- _Request_
Write out the records from the line with "Outline whatever countsas left iliac artery." through the end of the records, replacing "Highlight" with "Mark" and leaving everything else unchanged.

- _Raw data_
========

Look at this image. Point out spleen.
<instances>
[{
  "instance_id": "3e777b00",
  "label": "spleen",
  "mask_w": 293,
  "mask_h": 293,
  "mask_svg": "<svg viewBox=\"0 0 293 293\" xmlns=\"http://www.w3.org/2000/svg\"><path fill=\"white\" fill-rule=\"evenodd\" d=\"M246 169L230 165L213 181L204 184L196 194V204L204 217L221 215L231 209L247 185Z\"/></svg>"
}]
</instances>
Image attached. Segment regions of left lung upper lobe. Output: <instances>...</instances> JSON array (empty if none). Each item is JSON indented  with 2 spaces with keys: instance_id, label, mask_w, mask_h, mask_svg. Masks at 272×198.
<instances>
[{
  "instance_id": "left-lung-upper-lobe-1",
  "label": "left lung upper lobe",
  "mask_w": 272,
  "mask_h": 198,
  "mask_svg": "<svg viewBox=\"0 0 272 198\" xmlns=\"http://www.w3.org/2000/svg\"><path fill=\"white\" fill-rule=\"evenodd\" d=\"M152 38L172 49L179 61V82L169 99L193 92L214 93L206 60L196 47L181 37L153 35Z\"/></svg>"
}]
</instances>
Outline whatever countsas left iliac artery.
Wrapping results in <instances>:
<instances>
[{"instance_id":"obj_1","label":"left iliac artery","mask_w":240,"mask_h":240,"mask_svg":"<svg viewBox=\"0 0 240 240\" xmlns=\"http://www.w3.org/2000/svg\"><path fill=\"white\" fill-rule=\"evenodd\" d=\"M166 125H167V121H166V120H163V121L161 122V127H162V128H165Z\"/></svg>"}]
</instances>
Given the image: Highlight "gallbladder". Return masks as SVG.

========

- _Exercise response_
Outline whatever countsas left iliac artery.
Wrapping results in <instances>:
<instances>
[{"instance_id":"obj_1","label":"left iliac artery","mask_w":240,"mask_h":240,"mask_svg":"<svg viewBox=\"0 0 240 240\" xmlns=\"http://www.w3.org/2000/svg\"><path fill=\"white\" fill-rule=\"evenodd\" d=\"M166 125H167V121H166V120H163V121L161 122V127H162V128H165Z\"/></svg>"}]
</instances>
Given the image: Mark "gallbladder". Return masks as SVG.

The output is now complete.